Turns out, grandma was hoarding millions.
Or grandpa. Or maybe your old ex who forgot to update their will, or your aunt who you had a close relationship with, or you’re a participant in any number of scenarios where huge inheritances suddenly come out of nowhere. Or, you won the lottery.
The point is, you’ve come into a “life-changing” amount of money—a specifically murky description, as it can mean something else for everything—and you had no idea it was coming. So, what do you do?
The first, and most important thing, is to do absolutely nothing.
"HOLD IT AND DON'T DO A THING FOR THREE MONTHS!!!” is what the finance blogger J. Money adamantly recommends. “Then once it soaks in and you've had time to let the feelings and ideas settle, start taking action.”
We’ve all seen stories of the instant-rich being bombarded with requests from every other third cousin or long-forgotten high school chums looking for interest-free loans or “investment capital” for their “back-scratcher with a mp3 player” idea or whatever. (There’s a famous “statistic” that 70% of lottery winners end up bankrupt in a few years; a statistic that is utter bullshit, but that doesn’t mean people with new windfalls don’t get harassed by friends and family for portions of said windfall.) By putting a bold and strict moratorium on doing anything with your new money for a period of time, you can avoid this initial onslaught of leeches.
Why you need to be extra careful
But outside forces aren’t the only problems you have to ward off. There’s also that devil on your shoulder, pointing out that luxury car you’ve been pining over, or conjuring dreams of a boating trip around the world, or stupidly giving you the idea that trying a burger that’s been idiotically infused with gold flakes is necessary.
Getting a surprise inheritance can make you especially susceptible to doing something dumb with the cash. “It’s found money, so we think about it differently than money we earn,” says Paul Golden from the National Endowment for Financial Education, a non-profit that educates the public on financial decisions. “It comes with a misconception that you’re never going to have to worry about money again. But it’s the opposite. You’re going to have to worry more than ever before because there’s a lot of decisions to make.”
You also need to be aware of how your emotions can cloud your judgment. “People have a really hard time going through the grief process and the emotional swings that come with managing this money,” Golden says. “There might be a dynamic in the family that is rough to manage. Resentment and anger come into play.”
What to do after doing nothing
When you're ready to take some steps with the money, it helps to have a plan. If you're not sure what to do, a certified financial planner can help you compose your personal spending Wish List and figure out how far your inheritance can go to get you there. But you can also figure this out most of this on your own too.

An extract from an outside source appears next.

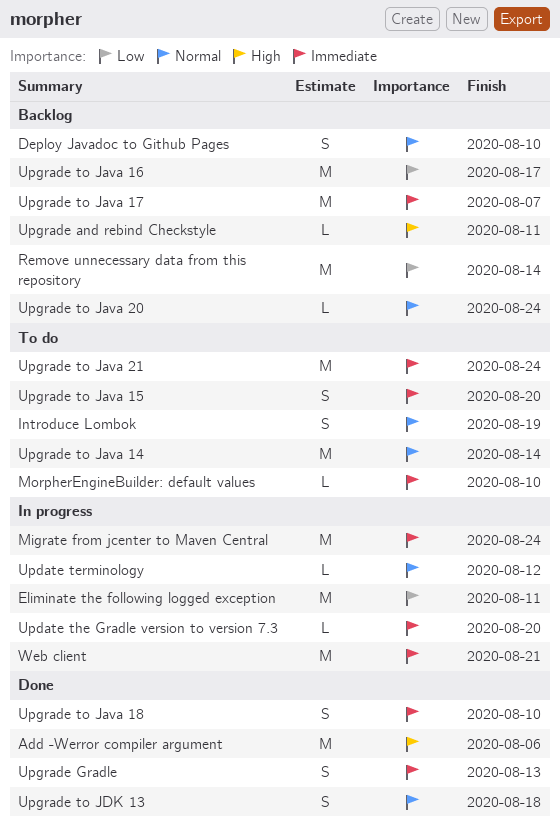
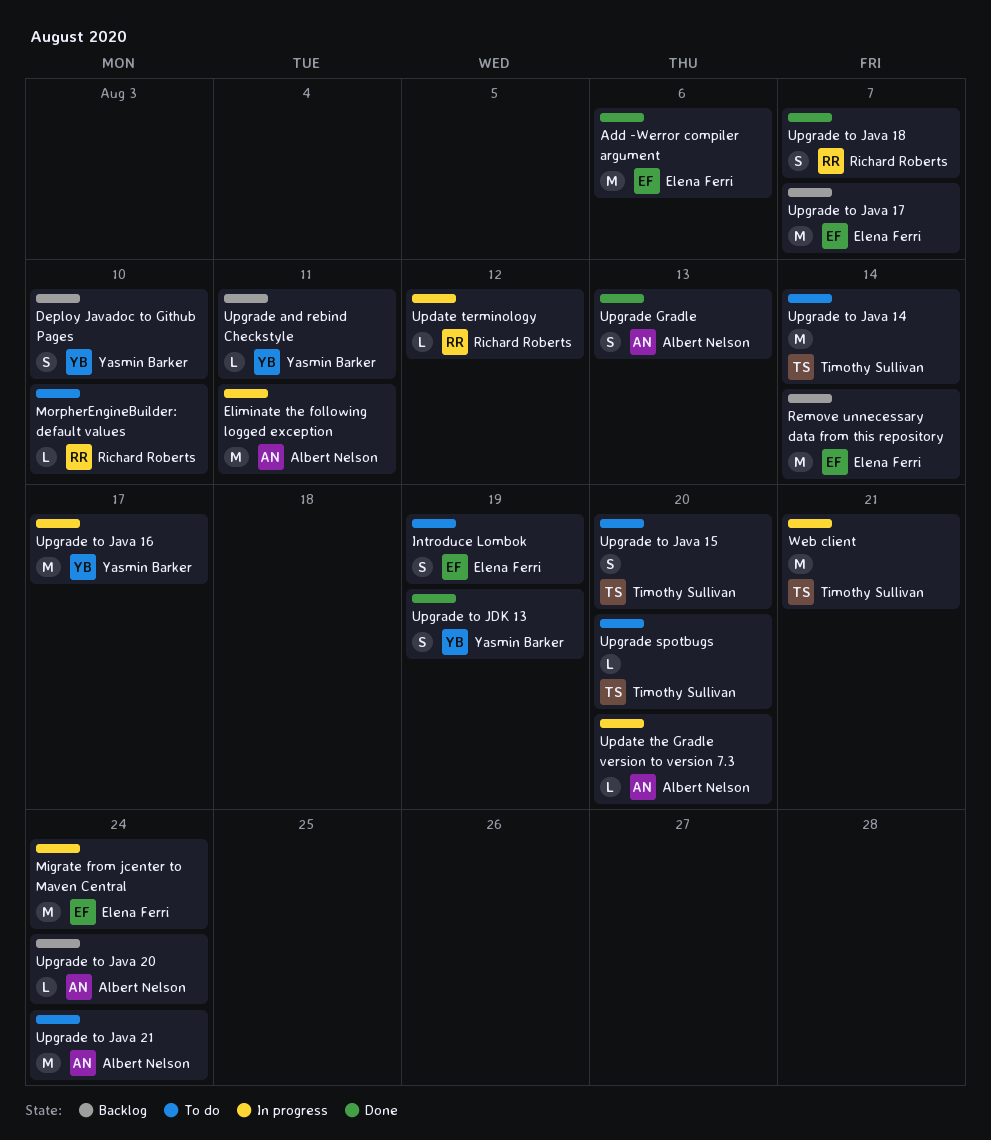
Upgrade spotbugs: none -> present
Upgrade to Java 16, status: Backlog -> In progress
Upgrade to Java 18, due: Aug 10 -> Aug 7
Upgrade to JDK 13, due: Aug 18 -> Aug 19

The great things about inheritance money is that it isn't considered income, so you typically won't have to pay taxes on it. And unless the estate you're getting a chunk of is worth more than five million dollars or so, there is no federal estate tax applied to the haul either. Some states do charge their own estate or inheritance taxes, however. Here's a handy map from NerdWallet that shows which ones do.
When it comes to actually spending the money, a good start is to look at any high-interest credit card debt you have and pay that off first. If you don't already have an emergency fund, be sure to set some of your windfall aside to cover things like your roommate stiffing you for the last month's rent or your friend's destination wedding that cost about three times more than expected.
Next think about your long term goals and pick investments that will help you get there. Anything you want to spend on in the next five years—say, to buy a house—should be in a fairly liquid account that doesn't have a lot of risk. It may be as simple as putting the money in a high-interest savings account. You do not want to invest that money in the stock market as you could lose a big chunk of it if the Dow takes a dive right before you need the funds.
As for the really long term, you may want to put more money in an your individual retirement account (if you have one) or open one up (if you don't). There are contribution caps on those of $5,500 annually, so if you have more to invest you could put your money in a taxable account and pick some mutual funds. Some smart, long-term investment options include a low-fee index fund that mirrors the U.S. stock market, an international stock fund, and possibly a bond fund to balance out the stock funds, which tend to have bigger swings in annual returns.
Once your own spending moratorium is complete, and you've got your investment plan in order, go ahead and spend a few grand on a trip, or something nice for your mom. You’ve earned it, and more than that, you’ve made your secretly-rich granny proud. Lastly, find a way to spend at least some of the money on something fun.